Штрума восхищала уверенность, с которой Марков, подойдя к незнакомому для него прибору, не пользуясь никакими объяснениями, сам, в течение нескольких минут, ухватывал и главные принципы, и малозаметные детали. Он, видимо, воспринимал физические приборы как живые тела, — ему казалось естественным, взглянув на кошку, увидеть ее глаза, хвост, уши, когти, прощупать биение сердца, сказать, что к чему в кошачьем теле.
Когда в лаборатории конструировалась новая аппаратура и нужно было подковать блоху, козырным королем становился надменный механик Ноздрин.
Светловолосый веселый Савостьянов, смеясь, говорил о Ноздрине: «Когда Степан Степанович умрет, его руки возьмут на исследование в Институт мозга».
Но Ноздрин не любил шуток, свысока относился к научным сотрудникам, понимал, что без его сильных рабочих рук дело в лаборатории не пойдет.
Любимцем лаборатории был Савостьянов. Ему легко давались и теоретические вопросы и экспериментальные.
Он все делал шутя, быстро, без труда.
Его светлые, пшеничные волосы казались освещенными солнцем даже в самые хмурые осенние дни. Штрум, любуясь Савостьяновым, думал, что волосы его светлые оттого, что и ум у него ясный, светлый. И Соколов ценил Савостьянова.

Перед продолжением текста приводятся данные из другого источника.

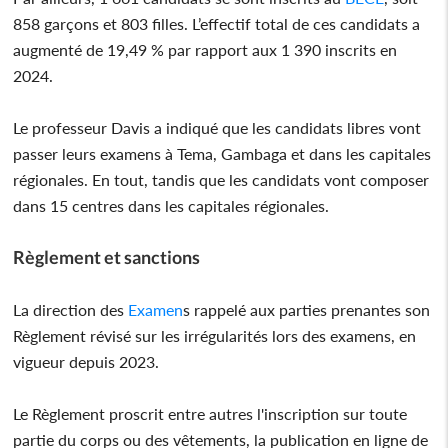
858 garçons et 803 filles. L’effectif total de ces candidats a
augmenté de 19,49 % par rapport aux 1 390 inscrits en
2024.
Le professeur Davis a indiqué que les candidats libres vont
passer leurs examens à Tema, Gambaga et dans les capitales
régionales. En tout, tandis que les candidats vont composer
dans 15 centres dans les capitales régionales.
Règlement et sanctions
La direction des
Examen
s rappelé aux parties prenantes son
Règlement révisé sur les irrégularités lors des examens, en
vigueur depuis 2023.
Le Règlement proscrit entre autres l'inscription sur toute
partie du corps ou des vêtements, la publication en ligne de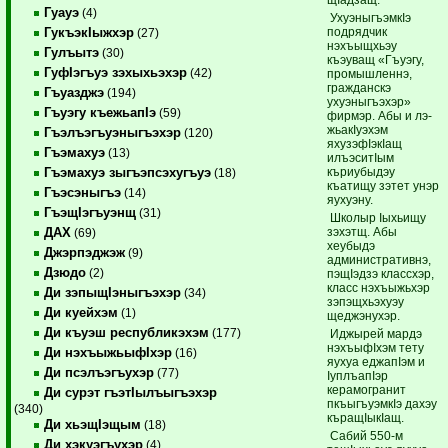
Гуауэ
(4)
УхуэныгъэмкIэ
подрядчик
ГукъэкIыжхэр
(27)
нэхъыщхьэу
Гулъытэ
(30)
къэуващ «Гъуэгу,
ГуфIэгъуэ зэхыхьэхэр
(42)
промышленнэ,
гражданс­кэ
Гъуазджэ
(194)
ухуэныгъэхэр»
Гъуэгу къежьапIэ
(59)
фирмэр. Абы и лэ­
жьа­кIуэхэм
Гъэлъэгъуэныгъэхэр
(120)
яхузэфIэкIащ
Гъэмахуэ
(13)
илъэситIым
къриубыдэу
Гъэмахуэ зыгъэпсэхугъуэ
(18)
къатищу зэтет унэр
Гъэсэныгъэ
(14)
яухуэну.
ГъэщIэгъуэнщ
(31)
Школыр Iыхьищу
зэхэтщ. Абы
ДАХ
(69)
хеубыдэ
Джэрпэджэж
(9)
административнэ,
Дзюдо
(2)
пэщIэдзэ классхэр,
класс нэхъыжьхэр
Ди зэпыщIэныгъэхэр
(34)
зэпэщхьэхуэу
Ди куейхэм
(1)
щеджэнухэр.
Ди къуэш республикэхэм
(177)
Иджырей мардэ
нэхъыфIхэм тету
Ди нэхъыжьыфIхэр
(16)
яухуа еджапIэм и
Ди псэлъэгъухэр
(77)
IуплъапIэр
керамогранит
Ди сурэт гъэтIылъыгъэхэр
пкъыгъуэмкIэ дахэу
(340)
къращIыкIащ.
Ди хьэщIэщым
(18)
Сабий 550-м
Ди хэкуэгъухэр
(4)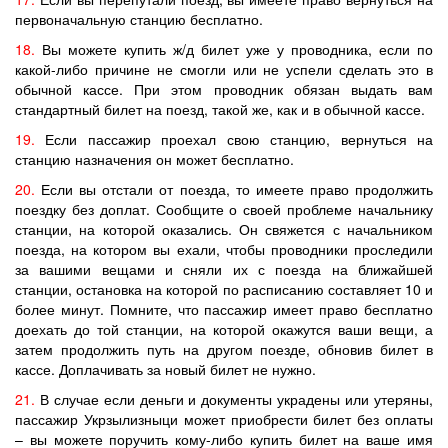
первоначальную станцию бесплатно.
18.
Вы можете купить ж/д билет уже у проводника, если по
какой-либо причине не смогли или не успели сделать это в
обычной кассе. При этом проводник обязан выдать вам
стандартный билет на поезд, такой же, как и в обычной кассе.
19.
Если пассажир проехал свою станцию, вернуться на
станцию назначения он может бесплатно.
20.
Если вы отстали от поезда, то имеете право продолжить
поездку без доплат. Сообщите о своей проблеме начальнику
станции, на которой оказались. Он свяжется с начальником
поезда, на котором вы ехали, чтобы проводники проследили
за вашими вещами и сняли их с поезда на ближайшей
станции, остановка на которой по расписанию составляет 10 и
более минут. Помните, что пассажир имеет право бесплатно
доехать до той станции, на которой окажутся ваши вещи, а
затем продолжить путь на другом поезде, обновив билет в
кассе. Доплачивать за новый билет не нужно.
21.
В случае если деньги и документы украдены или утеряны,
пассажир Укрзылизныци может приобрести билет без оплаты
– вы можете поручить кому-либо купить билет на ваше имя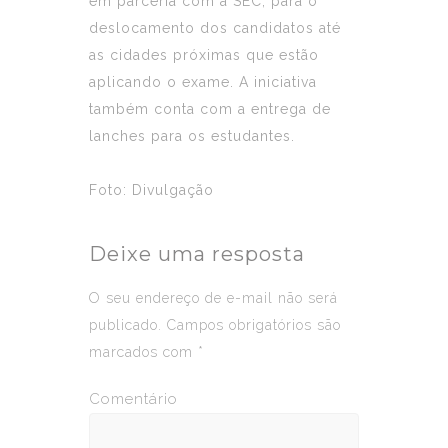
em parceria com a SEC, para o
deslocamento dos candidatos até
as cidades próximas que estão
aplicando o exame. A iniciativa
também conta com a entrega de
lanches para os estudantes.
Foto: Divulgação
Deixe uma resposta
O seu endereço de e-mail não será
publicado.
Campos obrigatórios são
marcados com
*
Comentário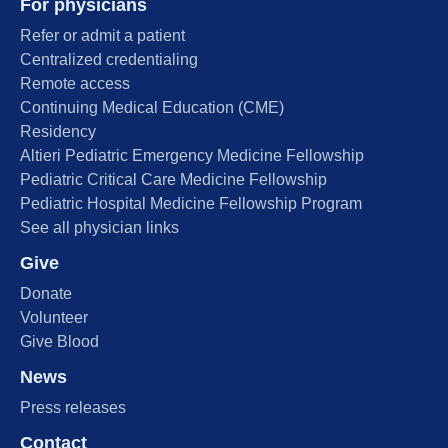
For physicians
Refer or admit a patient
Centralized credentialing
Remote access
Continuing Medical Education (CME)
Residency
Altieri Pediatric Emergency Medicine Fellowship
Pediatric Critical Care Medicine Fellowship
Pediatric Hospital Medicine Fellowship Program
See all physician links
Give
Donate
Volunteer
Give Blood
News
Press releases
Contact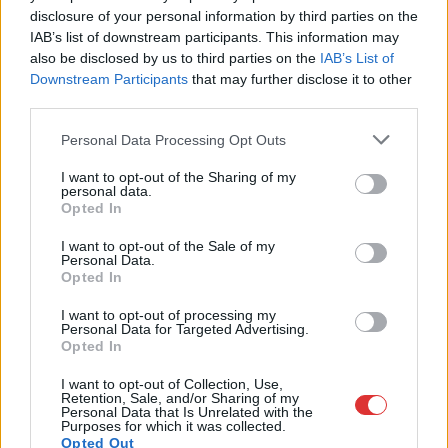
központjává válik Jászberény, ma indul a XXXIV. Csángó
disclosure of your personal information by third parties on the
IAB’s list of downstream participants. This information may
Fesztivált....
also be disclosed by us to third parties on the
IAB’s List of
JNSZ megyei hírek
Downstream Participants
that may further disclose it to other
third parties.
Please note that this website/app uses one or more Google
Personal Data Processing Opt Outs
services and may gather and store information including but
not limited to your visit or usage behaviour. You may click to
I want to opt-out of the Sharing of my
personal data.
grant or deny consent to Google and its third-party tags to
Opted In
use your data for below specified purposes in below Google
consent section.
I want to opt-out of the Sale of my
Personal Data.
Opted In
I want to opt-out of processing my
Personal Data for Targeted Advertising.
Opted In
I want to opt-out of Collection, Use,
Retention, Sale, and/or Sharing of my
Personal Data that Is Unrelated with the
Purposes for which it was collected.
Opted Out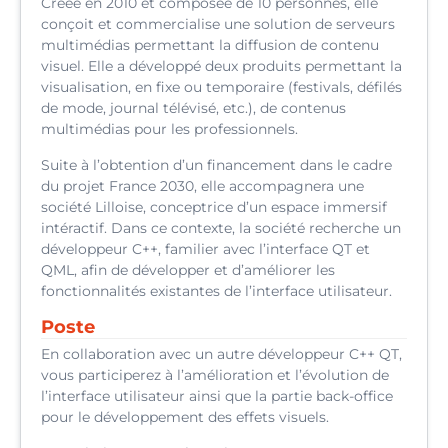
Créée en 2010 et composée de 10 personnes, elle
conçoit et commercialise une solution de serveurs
multimédias permettant la diffusion de contenu
visuel. Elle a développé deux produits permettant la
visualisation, en fixe ou temporaire (festivals, défilés
de mode, journal télévisé, etc.), de contenus
multimédias pour les professionnels.
Suite à l’obtention d’un financement dans le cadre
du projet France 2030, elle accompagnera une
société Lilloise, conceptrice d’un espace immersif
intéractif. Dans ce contexte, la société recherche un
développeur C++, familier avec l’interface QT et
QML, afin de développer et d’améliorer les
fonctionnalités existantes de l’interface utilisateur.
Poste
En collaboration avec un autre développeur C++ QT,
vous participerez à l’amélioration et l’évolution de
l’interface utilisateur ainsi que la partie back-office
pour le développement des effets visuels.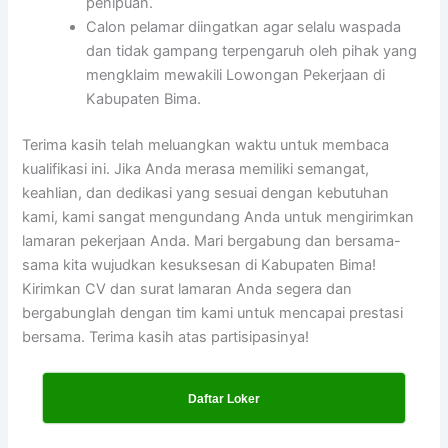
penipuan.
Calon pelamar diingatkan agar selalu waspada
dan tidak gampang terpengaruh oleh pihak yang
mengklaim mewakili Lowongan Pekerjaan di
Kabupaten Bima.
Terima kasih telah meluangkan waktu untuk membaca
kualifikasi ini. Jika Anda merasa memiliki semangat,
keahlian, dan dedikasi yang sesuai dengan kebutuhan
kami, kami sangat mengundang Anda untuk mengirimkan
lamaran pekerjaan Anda. Mari bergabung dan bersama-
sama kita wujudkan kesuksesan di Kabupaten Bima!
Kirimkan CV dan surat lamaran Anda segera dan
bergabunglah dengan tim kami untuk mencapai prestasi
bersama. Terima kasih atas partisipasinya!
Daftar Loker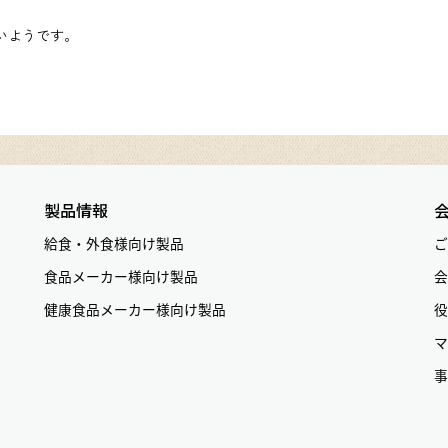
ないようです。
製品情報
給食・外食様向け製品
ご
食品メーカー様向け製品
会
健康食品メーカー様向け製品
役
マ
事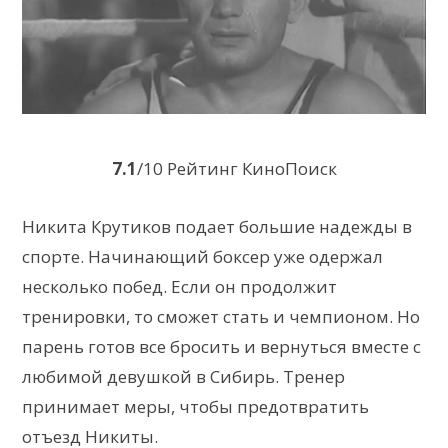
7.1
/10 Рейтинг КиноПоиск
Никита Крутиков подает большие надежды в
спорте. Начинающий боксер уже одержал
несколько побед. Если он продолжит
тренировки, то сможет стать и чемпионом. Но
парень готов все бросить и вернуться вместе с
любимой девушкой в Сибирь. Тренер
принимает меры, чтобы предотвратить
отъезд Никиты.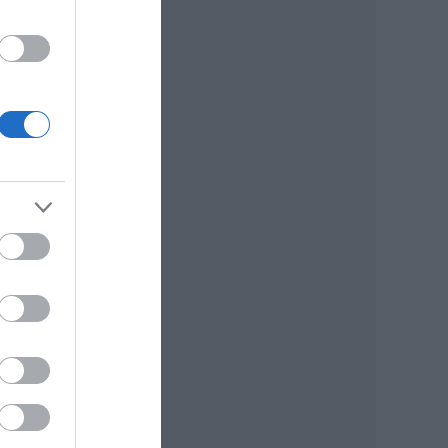
03-
át a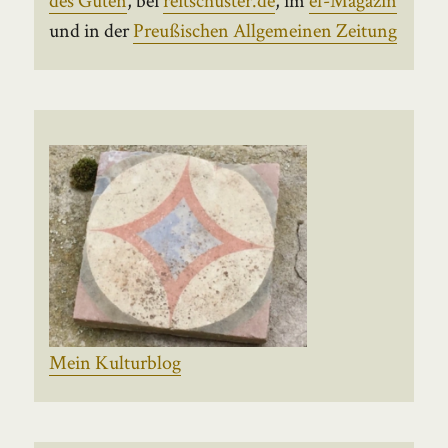
und in der
Preußischen Allgemeinen Zeitung
Mein Kulturblog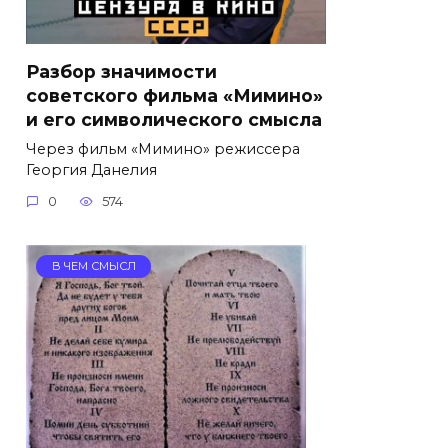
Разбор значимости
советского фильма «Мимино»
и его символического смысла
Через фильм «Мимино» режиссера
Георгия Данелия
0
574
В ЧЕМ СМЫСЛ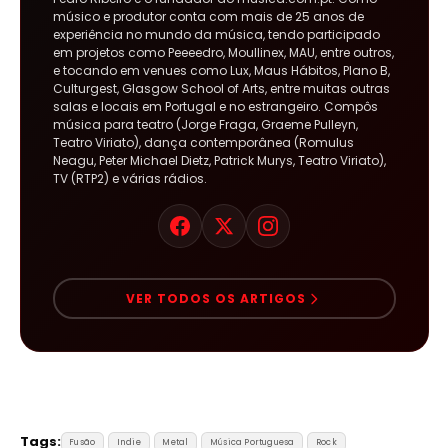
músico e produtor conta com mais de 25 anos de
experiência no mundo da música, tendo participado
em projetos como Peeeedro, Moullinex, MAU, entre outros,
e tocando em venues como Lux, Maus Hábitos, Plano B,
Culturgest, Glasgow School of Arts, entre muitas outras
salas e locais em Portugal e no estrangeiro. Compôs
música para teatro (Jorge Fraga, Graeme Pulleyn,
Teatro Viriato), dança contemporânea (Romulus
Neagu, Peter Michael Dietz, Patrick Murys, Teatro Viriato),
TV (RTP2) e várias rádios.
VER TODOS OS ARTIGOS
Tags:
Fusão
Indie
Metal
Música Portuguesa
Rock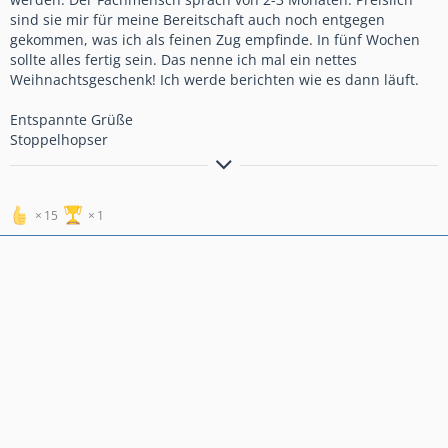
sind sie mir für meine Bereitschaft auch noch entgegen
gekommen, was ich als feinen Zug empfinde. In fünf Wochen
sollte alles fertig sein. Das nenne ich mal ein nettes
Weihnachtsgeschenk! Ich werde berichten wie es dann läuft.
Entspannte Grüße
Stoppelhopser
Ich kann gut Mitmenschen umgehen.
15
1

— Да, не нам с вами, халдеям и талмудистам, чета, помрем, — соединит в себе и вас, и меня, и Маркова, — сказал Соколову Штрум.
Анну Наумовну лабораторные остряки окрестили «курица-жеребец», она обладала нечеловеческой работоспособностью и терпением, — однажды ей пришлось просидеть 18 часов за микроскопом, исследуя слои фотоэмульсии.
Многие руководители институтских отделов считали, что Штруму повезло, — очень уж удачно подобрались сотрудники в его лаборатории. Штрум, обычно шутя, говорил: «Каждый зав имеет тех сотрудников, которых заслуживает…»
— Мы все волновались и огорчались, — сказал Штрум, — теперь мы можем вместе радоваться — опыты ставились профессором Марковым безукоризненно. В этом, конечно, заслуги и механической мастерской, и лаборантов, проводивших огромное количество наблюдений, сделавших сотни и тысячи расчетов.
Марков, быстро покашливая, сказал:
— Виктор Павлович, хочется услышать возможно подробней вашу точку зрения.
Понизив голос, он добавил:
— Мне говорили, что работы Кочкурова в смежной области вызывают практические надежды. Мне говорили, что неожиданно запросили из Москвы о его результатах.
Марков обычно знал подноготную всевозможных событий. Когда эшелон с сотрудниками института шел в эвакуацию, Марков приносил в вагон множество новостей: о заторах, смене паровоза, о предстоящих на пути продовольственных пунктах.